The mail, too, can be protected. Recently, the U.S. Postal Service awarded a $40 million contract to San Diego-based Titan Corp. for electronic pasteurization equipment, which can blast letters and packages with sufficient quantities of radiation to kill any bacteria or spores contained inside. Not only will postal workers be protected, but so will the recipients of any further spore-containing packages.

The next clues scientists hope to find will be on an even smaller scale than before, all the way down to the molecular level. DNA "fingerprinting" has already identified traces of anthrax found in Florida, New York and Washington, DC, as belonging to identical strains of the bacillus. A similar technique is now being built into new biodetector equipment, which can potentially recognize disease agents in the environment before they strike another victim.

The Genetic Riddle

Taking it one step further, a $200,000 grant has been awarded to the Rockville, MD-based Institute for Genomic Research to sequence the complete genome of the anthrax specimens. One goal of this project is to determine whether the bacteria have been genetically engineered to be resistant to antibiotics — a dead giveaway that they had their origin in the weapons program of a technologically sophisticated nation, not some secret basement laboratory.
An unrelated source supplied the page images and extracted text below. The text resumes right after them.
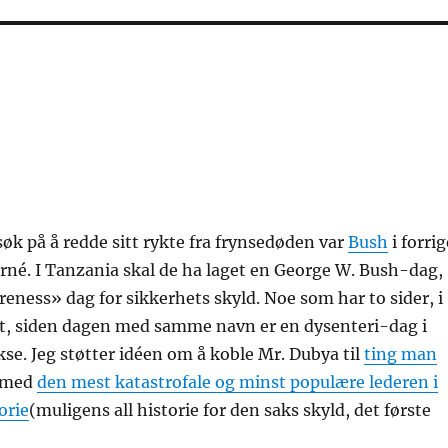
rsøk på å redde sitt rykte fra frynsedøden var
Bush
i forrig
rné. I Tanzania skal de ha laget en George W. Bush-dag,
eness» dag for sikkerhets skyld. Noe som har to sider, i
rt, siden dagen med samme navn er en dysenteri-dag i
kse. Jeg støtter idéen om å koble Mr. Dubya til
ting man
med
den mest katastrofale og minst populære lederen i
orie
(muligens all historie for den saks skyld, det første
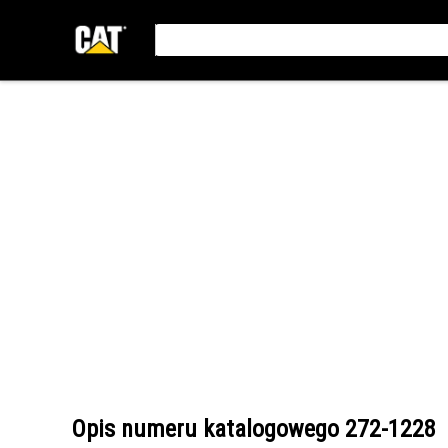
Opis numeru katalogowego
272-1228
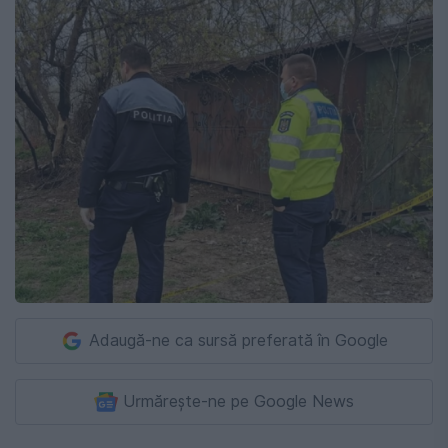
Adaugă-ne ca sursă preferată în Google
Urmărește-ne pe Google News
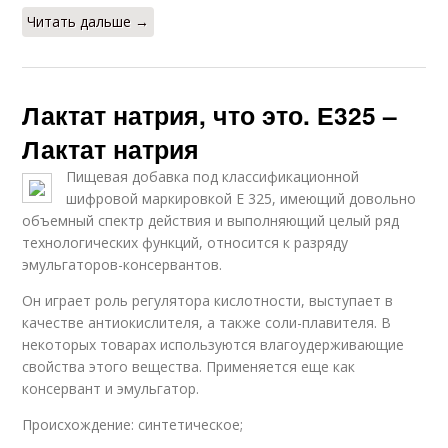
Читать дальше →
Лактат натрия, что это. Е325 –
Лактат натрия
Пищевая добавка под классификационной
шифровой маркировкой Е 325, имеющий довольно
объемный спектр действия и выполняющий целый ряд
технологических функций, относится к разряду
эмульгаторов-консервантов.
Он играет роль регулятора кислотности, выступает в
качестве антиокислителя, а также соли-плавителя. В
некоторых товарах используются влагоудерживающие
свойства этого вещества. Применяется еще как
консервант и эмульгатор.
Происхождение: синтетическое;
An even more important goal of DNA sequencing, however, is the advancement of medical science. Ironically, these terrorism-related cases have given doctors an unprecedented opportunity to study this dangerous organism. New combination antibiotic therapies have already proven even more effective than expected, saving the lives of patients who ordinarily might have succumbed. A better genetic understanding of the disease itself will, hopefully, lead to even more effective new treatments or vaccines.

The ultimate question, of course, still remains: Who is responsible? One frustrating aspect of the anthrax crisis is that no matter how many new ways to destroy or imprison bacteria are revealed through the progress of science, no justice will have been served. That can only come through law enforcement's ongoing efforts to find the perpetrators and bring them to trial.

In the meantime, the nation waits, while the scientific sleuths continue their search for answers. As we wonder where the next terror attack will strike, we're reminded yet again that we can never truly eliminate evil from the world. Still, you can take some small comfort in this: We may yet eliminate the threat of B. anthracis.